Assume interruption: if it is not in memory, it did not happen.

Overview

This skill codifies Canon TDD for humans and AI agents to make production changes safely by driving work from failing tests. Follow short, repeatable cycles: add scenarios, write one runnable test, prove RED, implement the minimal GREEN change, optionally refactor, and repeat until the backlog is done. It’s optimized for JavaScript projects and AI-assisted code generation where tests serve as executable specifications.

How this skill works

Start by building a short prioritized scenario backlog. For each loop pick exactly one scenario and write a single runnable test that expresses the desired behavior. Run the narrow test to prove RED, implement the smallest possible change to make the test pass, re-run focused and impacted suites to prove GREEN, then refactor only while tests remain green.

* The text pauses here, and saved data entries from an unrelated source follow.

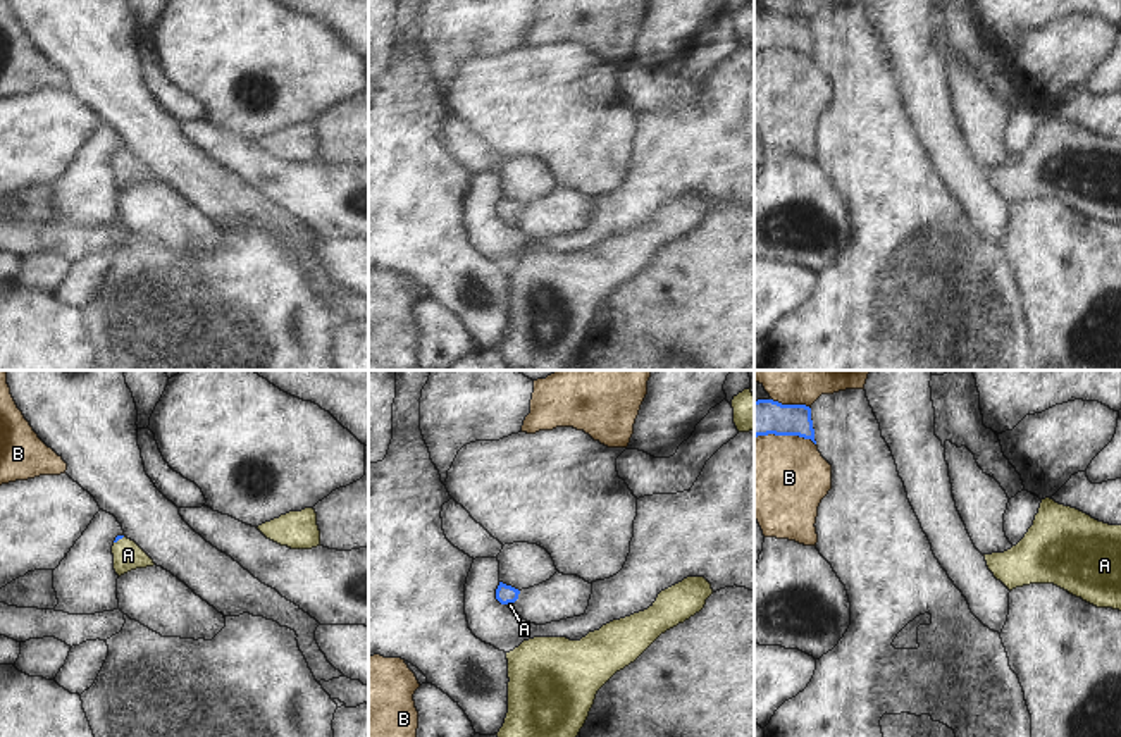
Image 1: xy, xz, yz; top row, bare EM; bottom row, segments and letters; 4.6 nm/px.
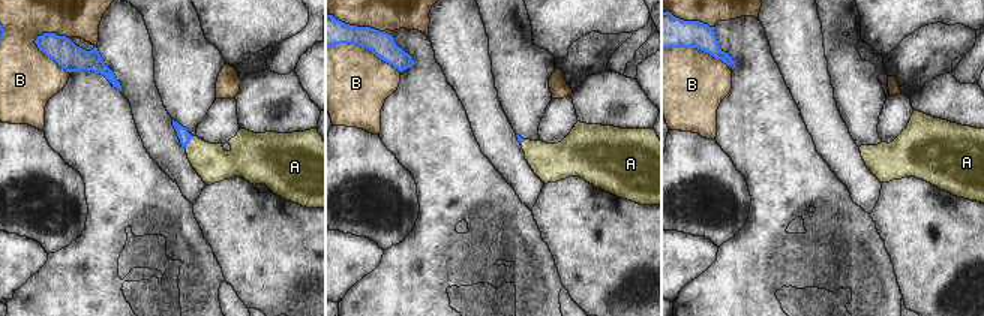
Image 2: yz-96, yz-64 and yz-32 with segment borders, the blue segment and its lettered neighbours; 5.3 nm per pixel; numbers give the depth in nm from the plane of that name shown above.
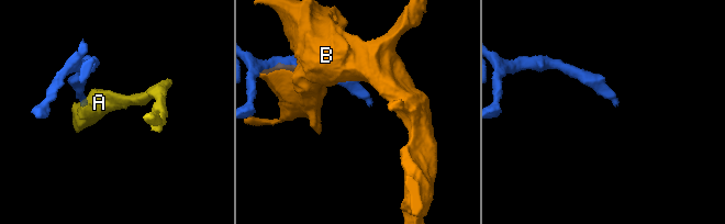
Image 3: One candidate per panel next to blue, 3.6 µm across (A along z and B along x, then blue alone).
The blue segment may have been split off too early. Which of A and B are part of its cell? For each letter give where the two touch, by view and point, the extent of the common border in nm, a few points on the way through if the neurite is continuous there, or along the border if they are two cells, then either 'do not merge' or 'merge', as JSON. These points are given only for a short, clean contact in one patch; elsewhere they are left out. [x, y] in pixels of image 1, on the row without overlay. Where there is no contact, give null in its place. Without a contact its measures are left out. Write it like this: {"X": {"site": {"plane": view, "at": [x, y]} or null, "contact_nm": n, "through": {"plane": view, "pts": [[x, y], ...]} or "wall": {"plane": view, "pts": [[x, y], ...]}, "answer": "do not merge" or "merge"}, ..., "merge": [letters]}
{"A": {"site": {"plane": "xy", "at": [119, 152]}, "contact_nm": 70, "through": {"plane": "xy", "pts": [[117, 152], [119, 152], [128, 169]]}, "answer": "merge"}, "B": {"site": {"plane": "yz", "at": [786, 49]}, "contact_nm": 300, "answer": "do not merge"}, "merge": ["A"]}

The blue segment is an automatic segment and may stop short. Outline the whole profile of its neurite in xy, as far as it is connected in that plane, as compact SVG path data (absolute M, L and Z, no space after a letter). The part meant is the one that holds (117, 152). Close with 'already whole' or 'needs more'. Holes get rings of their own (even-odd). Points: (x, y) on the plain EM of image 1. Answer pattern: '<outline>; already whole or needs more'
M117 150L112 160L114 184L121 191L136 183L153 181L153 174L126 150Z; needs more

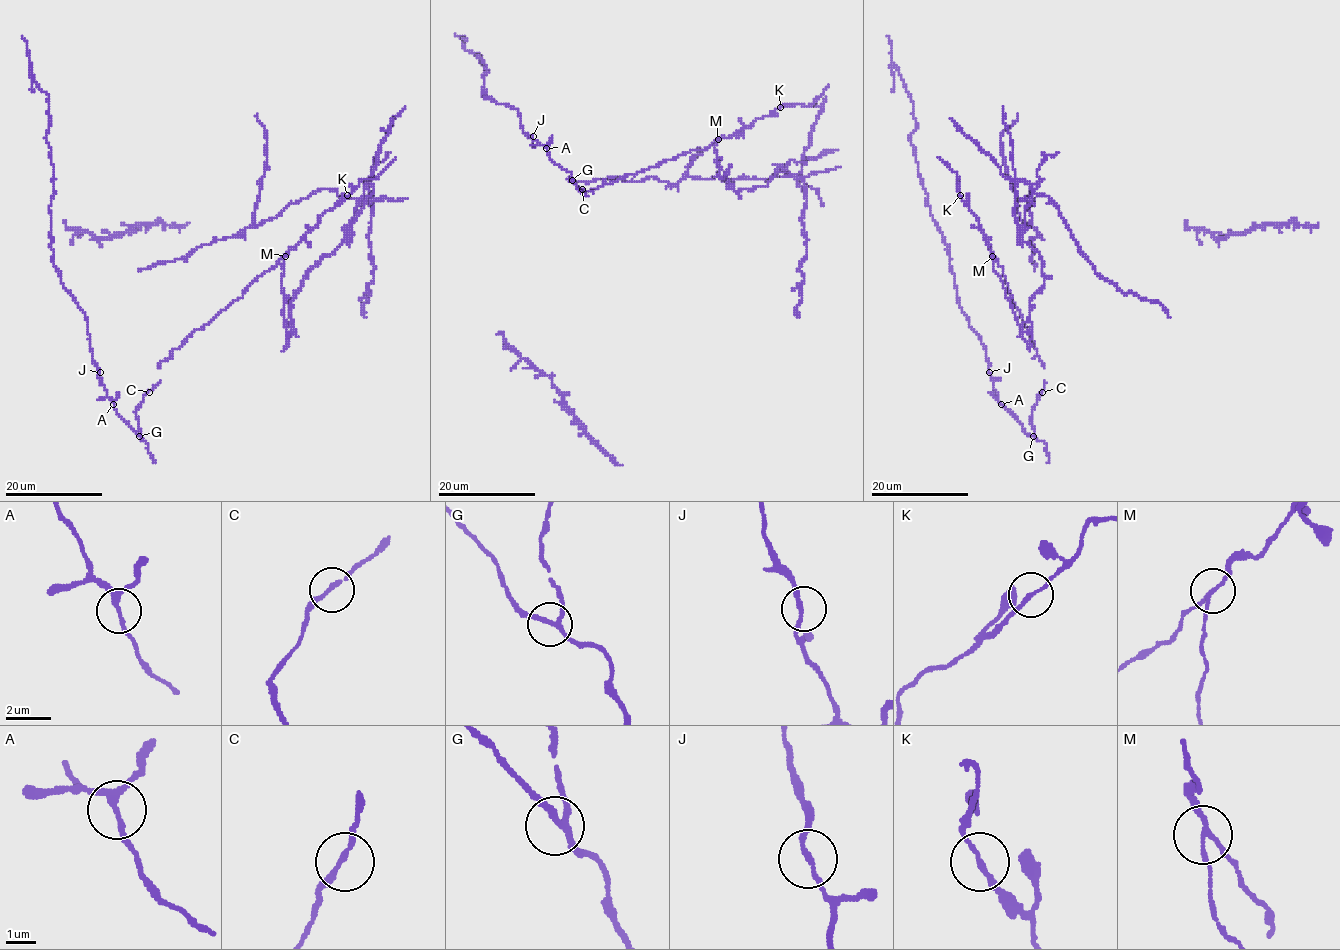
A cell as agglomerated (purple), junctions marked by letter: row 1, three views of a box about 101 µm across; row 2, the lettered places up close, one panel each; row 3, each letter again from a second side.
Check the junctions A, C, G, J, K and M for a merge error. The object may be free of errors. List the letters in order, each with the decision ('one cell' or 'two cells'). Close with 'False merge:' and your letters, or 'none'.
A: one cell
C: one cell
G: one cell
J: one cell
K: one cell
M: two cells
False merge: M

AI guidance is constrained by guardrails: tests are the authoritative context, repair attempts are bounded, and anti-test-hacking checks validate intent.

When to use it

Implementing new features with verifiable behavior
Fixing bugs where regression safety is required
Making behavior changes that need precise specs
Repository-scale edits driven by tests
AI-assisted code generation where tests double as prompts

Best practices

Keep the scenario backlog short and ordered by risk, not convenience
One behavior per cycle: one scenario, one runnable test
Favor real collaborators; mock only external boundaries
Record RED and GREEN evidence (command + failing/passing summary) for traceability
Bound repair loops (e.g., max 3 attempts) and add negative tests for bug fixes
Refactor only when tests are green and re-run the same focused test set

Example use cases

Add a new API endpoint: create a failing integration test, implement minimal handler, prove green, then refactor
Fix a regression: write a negative test reproducing the bug, implement the smallest patch, ensure no other tests break
Repository-wide patching: decompose by failing test clusters and iterate one cluster per loop
Class-level synthesis: derive method order, write public method tests one at a time, implement minimal method code

FAQ

What if I already wrote code before tests?

Discard or revert the production change and restart the loop from a failing test. The iron law is no production code without a failing test first.

How many repair attempts are allowed per scenario?

Use a bounded loop — typically three repair attempts. If unresolved, redesign the scenario or split it into smaller behaviors.